PROBLEM =>
For this exercise, copy the data exactly and omit any images.

DATA FOR THE TASK =>
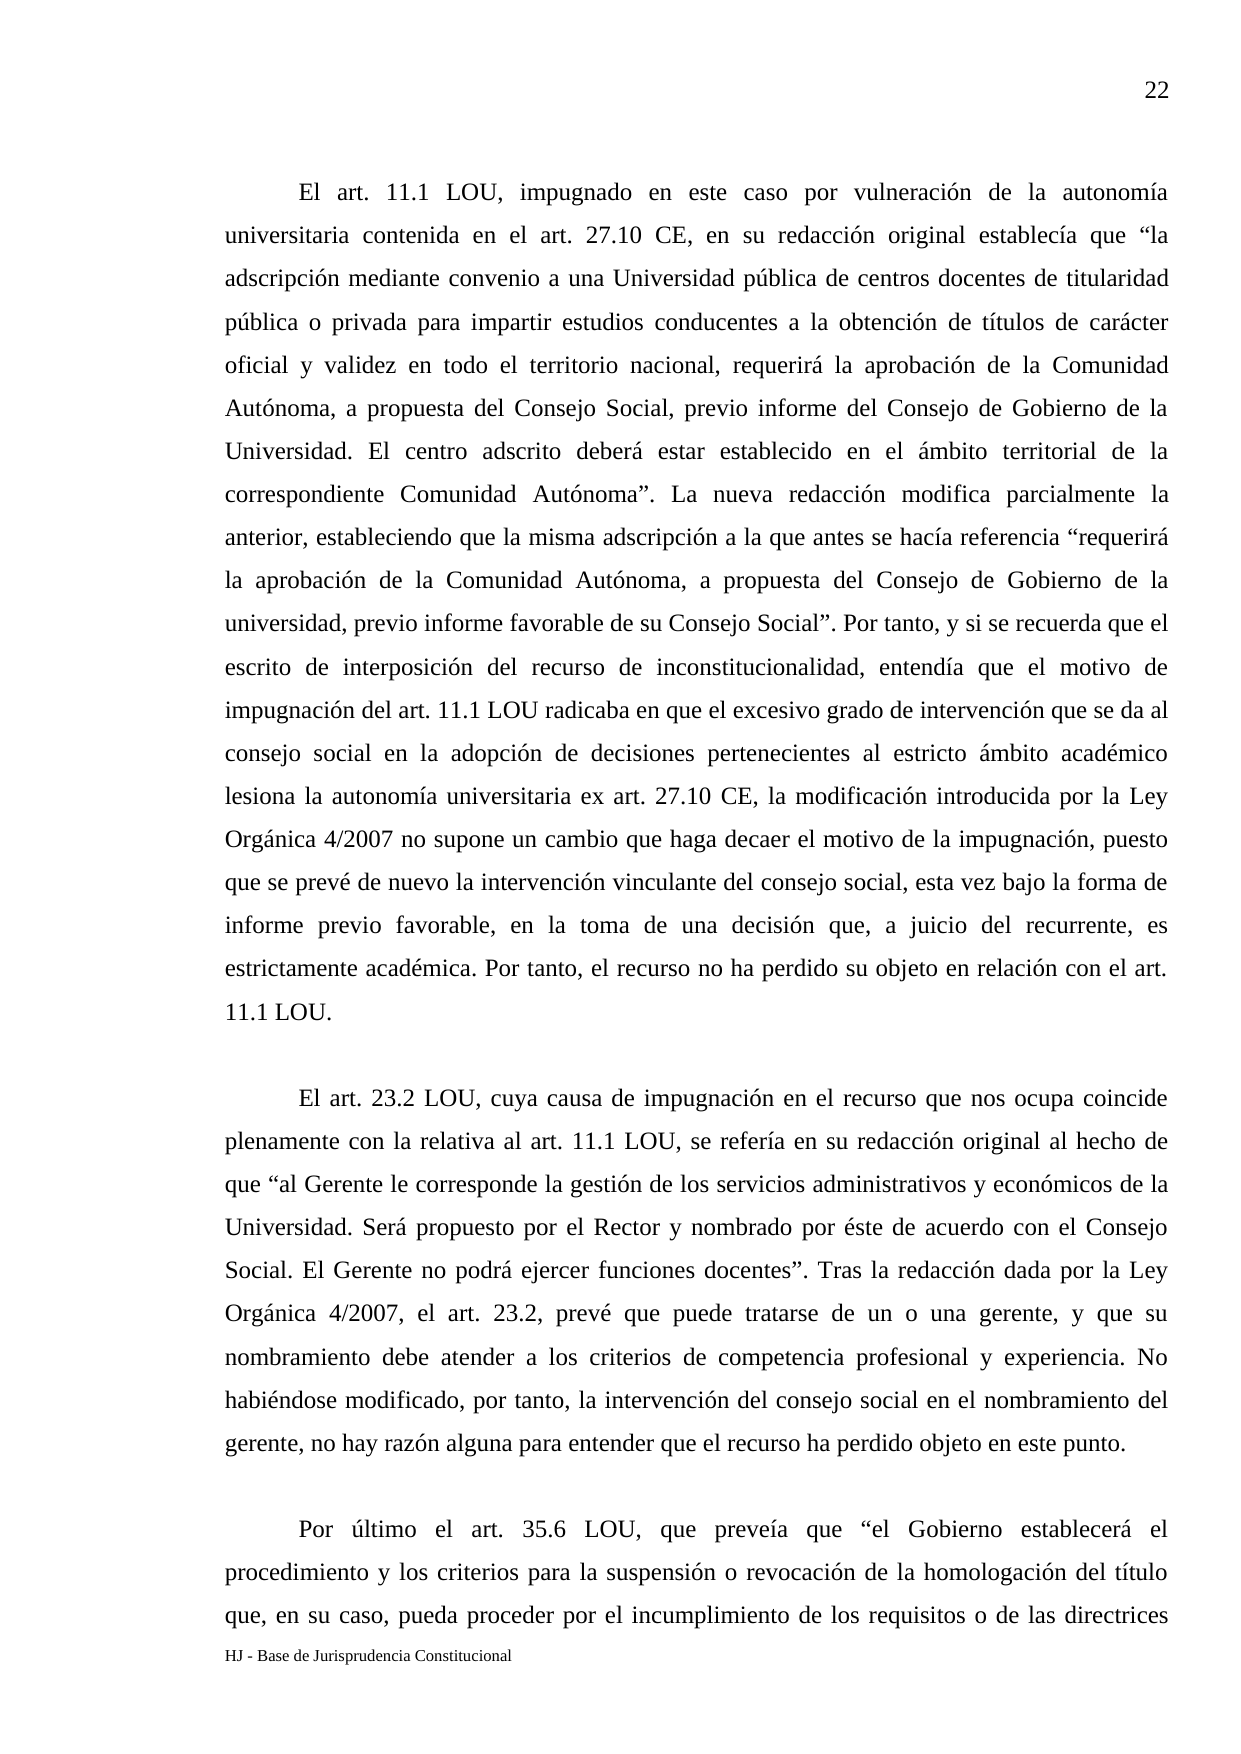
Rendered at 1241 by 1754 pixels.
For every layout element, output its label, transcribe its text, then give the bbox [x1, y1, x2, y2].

text El art. 11.1 LOU, impugnado en este caso por vulneración de la autonomía universitaria contenida en el art. 27.10 CE, en su redacción original establecía que “la adscripción mediante convenio a una Universidad pública de centros docentes de titularidad pública o privada para impartir estudios conducentes a la obtención de títulos de carácter oficial y validez en todo el territorio nacional, requerirá la aprobación de la Comunidad Autónoma, a propuesta del Consejo Social, previo informe del Consejo de Gobierno de la Universidad. El centro adscrito deberá estar establecido en el ámbito territorial de la correspondiente Comunidad Autónoma”. La nueva redacción modifica parcialmente la anterior, estableciendo que la misma adscripción a la que antes se hacía referencia “requerirá la aprobación de la Comunidad Autónoma, a propuesta del Consejo de Gobierno de la universidad, previo informe favorable de su Consejo Social”. Por tanto, y si se recuerda que el escrito de interposición del recurso de inconstitucionalidad, entendía que el motivo de impugnación del art. 11.1 LOU radicaba en que el excesivo grado de intervención que se da al consejo social en la adopción de decisiones pertenecientes al estricto ámbito académico lesiona la autonomía universitaria ex art. 27.10 CE, la modificación introducida por la Ley Orgánica 4/2007 no supone un cambio que haga decaer el motivo de la impugnación, puesto que se prevé de nuevo la intervención vinculante del consejo social, esta vez bajo la forma de informe previo favorable, en la toma de una decisión que, a juicio del recurrente, es estrictamente académica. Por tanto, el recurso no ha perdido su objeto en relación con el art. 11.1 LOU. [224, 177, 1169, 1025]
text El art. 23.2 LOU, cuya causa de impugnación en el recurso que nos ocupa coincide plenamente con la relativa al art. 11.1 LOU, se refería en su redacción original al hecho de que “al Gerente le corresponde la gestión de los servicios administrativos y económicos de la Universidad. Será propuesto por el Rector y nombrado por éste de acuerdo con el Consejo Social. El Gerente no podrá ejercer funciones docentes”. Tras la redacción dada por la Ley Orgánica 4/2007, el art. 23.2, prevé que puede tratarse de un o una gerente, y que su nombramiento debe atender a los criterios de competencia profesional y experiencia. No habiéndose modificado, por tanto, la intervención del consejo social en el nombramiento del gerente, no hay razón alguna para entender que el recurso ha perdido objeto en este punto. [224, 1083, 1169, 1457]
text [224, 1514, 1169, 1629]
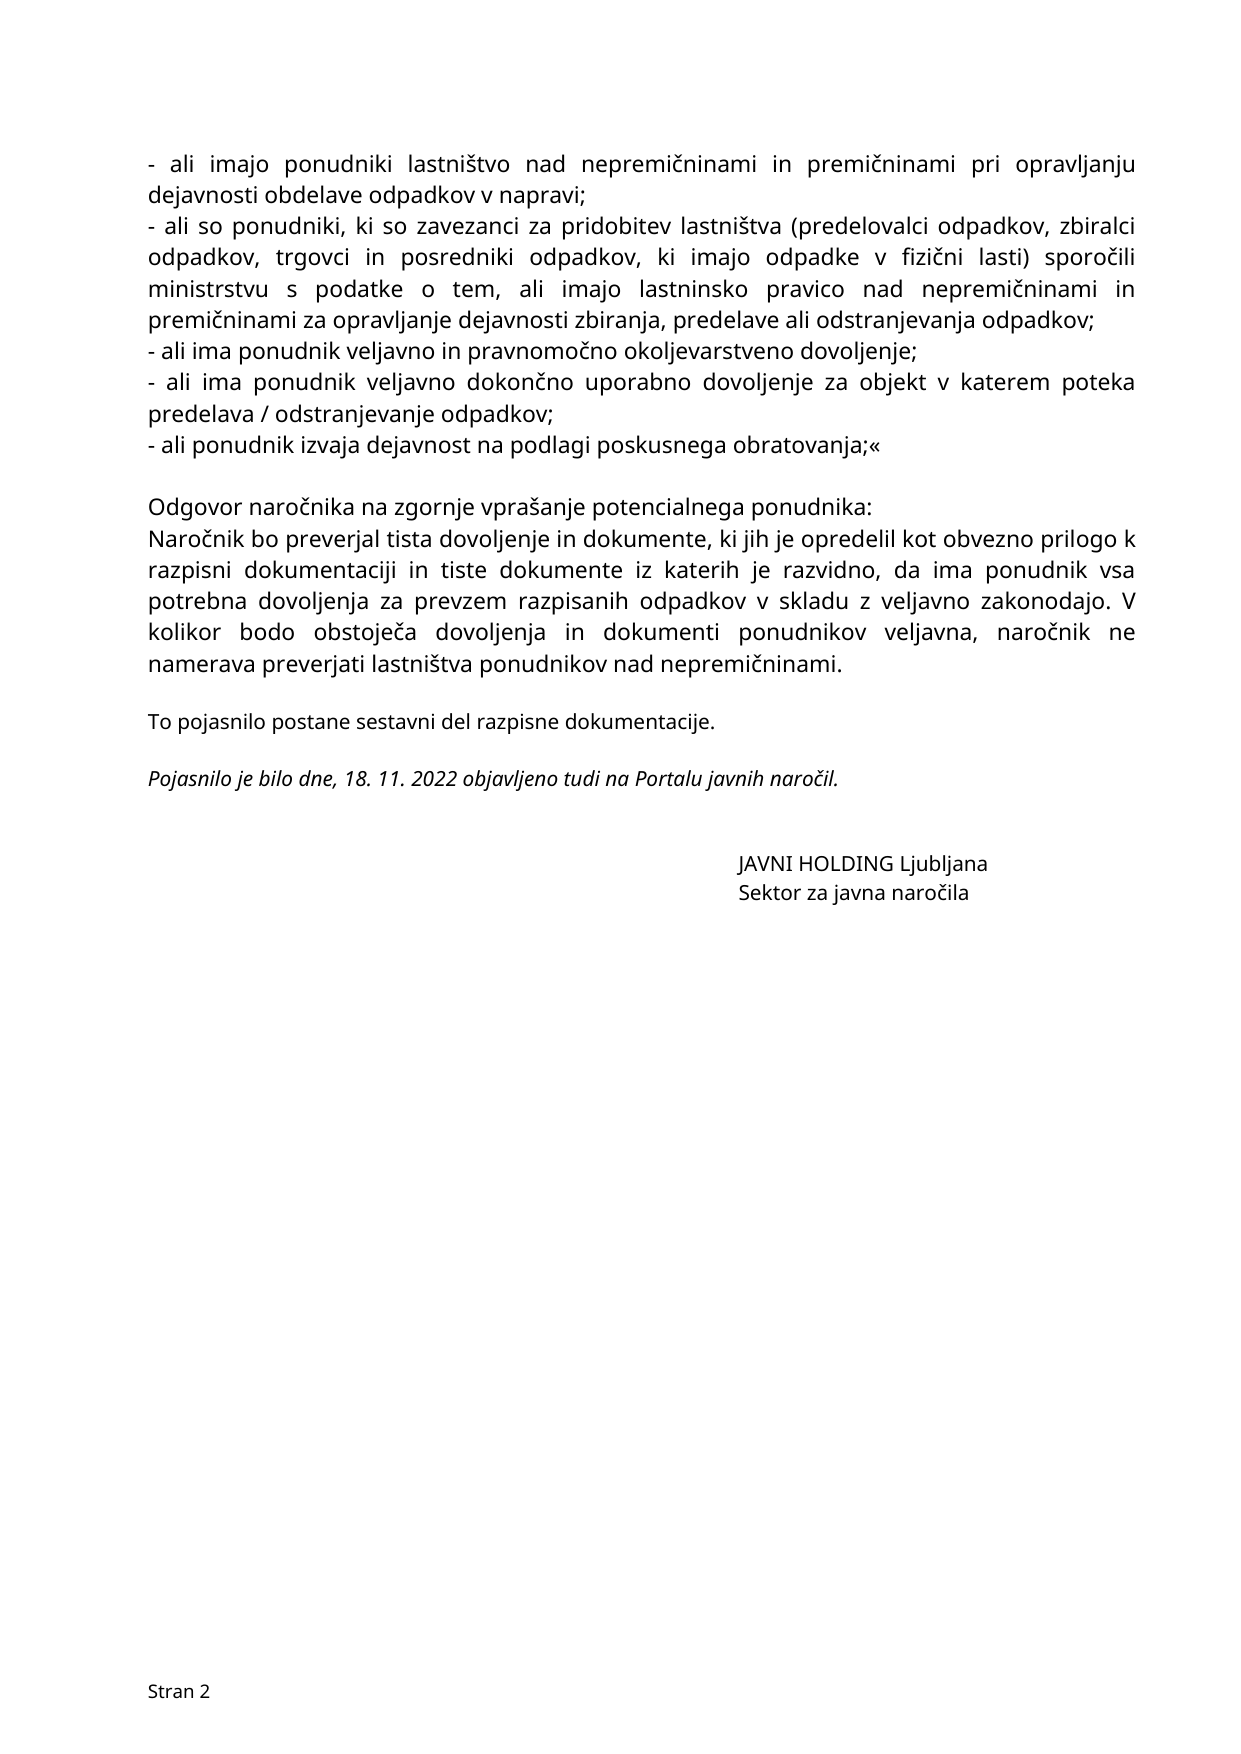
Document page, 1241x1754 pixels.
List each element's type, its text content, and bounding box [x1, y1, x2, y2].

text - ali imajo ponudniki lastništvo nad nepremičninami in premičninami pri opravljanju dejavnosti obdelave odpadkov v napravi; [148, 148, 1137, 210]
text - ali ima ponudnik veljavno dokončno uporabno dovoljenje za objekt v katerem poteka predelava / odstranjevanje odpadkov; [148, 366, 1137, 429]
text Sektor za javna naročila [148, 878, 1137, 906]
text JAVNI HOLDING Ljubljana [148, 849, 1137, 878]
text To pojasnilo postane sestavni del razpisne dokumentacije. [148, 707, 1137, 736]
text - ali ponudnik izvaja dejavnost na podlagi poskusnega obratovanja;« [148, 429, 1137, 460]
text Naročnik bo preverjal tista dovoljenje in dokumente, ki jih je opredelil kot obvezno prilogo k razpisni dokumentaciji in tiste dokumente iz katerih je razvidno, da ima ponudnik vsa potrebna dovoljenja za prevzem razpisanih odpadkov v skladu z veljavno zakonodajo. V kolikor bodo obstoječa dovoljenja in dokumenti ponudnikov veljavna, naročnik ne namerava preverjati lastništva ponudnikov nad nepremičninami. [148, 523, 1137, 679]
text Pojasnilo je bilo dne, 18. 11. 2022 objavljeno tudi na Portalu javnih naročil. [148, 764, 1137, 793]
text Odgovor naročnika na zgornje vprašanje potencialnega ponudnika: [148, 491, 1137, 523]
text - ali ima ponudnik veljavno in pravnomočno okoljevarstveno dovoljenje; [148, 335, 1137, 366]
text - ali so ponudniki, ki so zavezanci za pridobitev lastništva (predelovalci odpadkov, zbiralci odpadkov, trgovci in posredniki odpadkov, ki imajo odpadke v fizični lasti) sporočili ministrstvu s podatke o tem, ali imajo lastninsko pravico nad nepremičninami in premičninami za opravljanje dejavnosti zbiranja, predelave ali odstranjevanja odpadkov; [148, 210, 1137, 335]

SOLUTION TO THE PROBLEM =>
Rendered at 1241 by 1754 pixels.
For every layout element, output its label, transcribe its text, then give the bbox [x1, y1, x2, y2].

text El art. 11.1 LOU, impugnado en este caso por vulneración de la autonomía universitaria contenida en el art. 27.10 CE, en su redacción original establecía que “la adscripción mediante convenio a una Universidad pública de centros docentes de titularidad pública o privada para impartir estudios conducentes a la obtención de títulos de carácter oficial y validez en todo el territorio nacional, requerirá la aprobación de la Comunidad Autónoma, a propuesta del Consejo Social, previo informe del Consejo de Gobierno de la Universidad. El centro adscrito deberá estar establecido en el ámbito territorial de la correspondiente Comunidad Autónoma”. La nueva redacción modifica parcialmente la anterior, estableciendo que la misma adscripción a la que antes se hacía referencia “requerirá la aprobación de la Comunidad Autónoma, a propuesta del Consejo de Gobierno de la universidad, previo informe favorable de su Consejo Social”. Por tanto, y si se recuerda que el escrito de interposición del recurso de inconstitucionalidad, entendía que el motivo de impugnación del art. 11.1 LOU radicaba en que el excesivo grado de intervención que se da al consejo social en la adopción de decisiones pertenecientes al estricto ámbito académico lesiona la autonomía universitaria ex art. 27.10 CE, la modificación introducida por la Ley Orgánica 4/2007 no supone un cambio que haga decaer el motivo de la impugnación, puesto que se prevé de nuevo la intervención vinculante del consejo social, esta vez bajo la forma de informe previo favorable, en la toma de una decisión que, a juicio del recurrente, es estrictamente académica. Por tanto, el recurso no ha perdido su objeto en relación con el art. 11.1 LOU. [224, 177, 1169, 1025]
text El art. 23.2 LOU, cuya causa de impugnación en el recurso que nos ocupa coincide plenamente con la relativa al art. 11.1 LOU, se refería en su redacción original al hecho de que “al Gerente le corresponde la gestión de los servicios administrativos y económicos de la Universidad. Será propuesto por el Rector y nombrado por éste de acuerdo con el Consejo Social. El Gerente no podrá ejercer funciones docentes”. Tras la redacción dada por la Ley Orgánica 4/2007, el art. 23.2, prevé que puede tratarse de un o una gerente, y que su nombramiento debe atender a los criterios de competencia profesional y experiencia. No habiéndose modificado, por tanto, la intervención del consejo social en el nombramiento del gerente, no hay razón alguna para entender que el recurso ha perdido objeto en este punto. [224, 1083, 1169, 1457]
text [224, 1514, 1169, 1629]
Document page, 1241x1754 pixels.
List each element's type, its text content, and bounding box [x1, y1, x2, y2].

text - ali imajo ponudniki lastništvo nad nepremičninami in premičninami pri opravljanju dejavnosti obdelave odpadkov v napravi; [148, 148, 1137, 210]
text - ali ima ponudnik veljavno dokončno uporabno dovoljenje za objekt v katerem poteka predelava / odstranjevanje odpadkov; [148, 366, 1137, 429]
text Sektor za javna naročila [148, 878, 1137, 906]
text JAVNI HOLDING Ljubljana [148, 849, 1137, 878]
text To pojasnilo postane sestavni del razpisne dokumentacije. [148, 707, 1137, 736]
text - ali ponudnik izvaja dejavnost na podlagi poskusnega obratovanja;« [148, 429, 1137, 460]
text Naročnik bo preverjal tista dovoljenje in dokumente, ki jih je opredelil kot obvezno prilogo k razpisni dokumentaciji in tiste dokumente iz katerih je razvidno, da ima ponudnik vsa potrebna dovoljenja za prevzem razpisanih odpadkov v skladu z veljavno zakonodajo. V kolikor bodo obstoječa dovoljenja in dokumenti ponudnikov veljavna, naročnik ne namerava preverjati lastništva ponudnikov nad nepremičninami. [148, 523, 1137, 679]
text Pojasnilo je bilo dne, 18. 11. 2022 objavljeno tudi na Portalu javnih naročil. [148, 764, 1137, 793]
text Odgovor naročnika na zgornje vprašanje potencialnega ponudnika: [148, 491, 1137, 523]
text - ali ima ponudnik veljavno in pravnomočno okoljevarstveno dovoljenje; [148, 335, 1137, 366]
text - ali so ponudniki, ki so zavezanci za pridobitev lastništva (predelovalci odpadkov, zbiralci odpadkov, trgovci in posredniki odpadkov, ki imajo odpadke v fizični lasti) sporočili ministrstvu s podatke o tem, ali imajo lastninsko pravico nad nepremičninami in premičninami za opravljanje dejavnosti zbiranja, predelave ali odstranjevanja odpadkov; [148, 210, 1137, 335]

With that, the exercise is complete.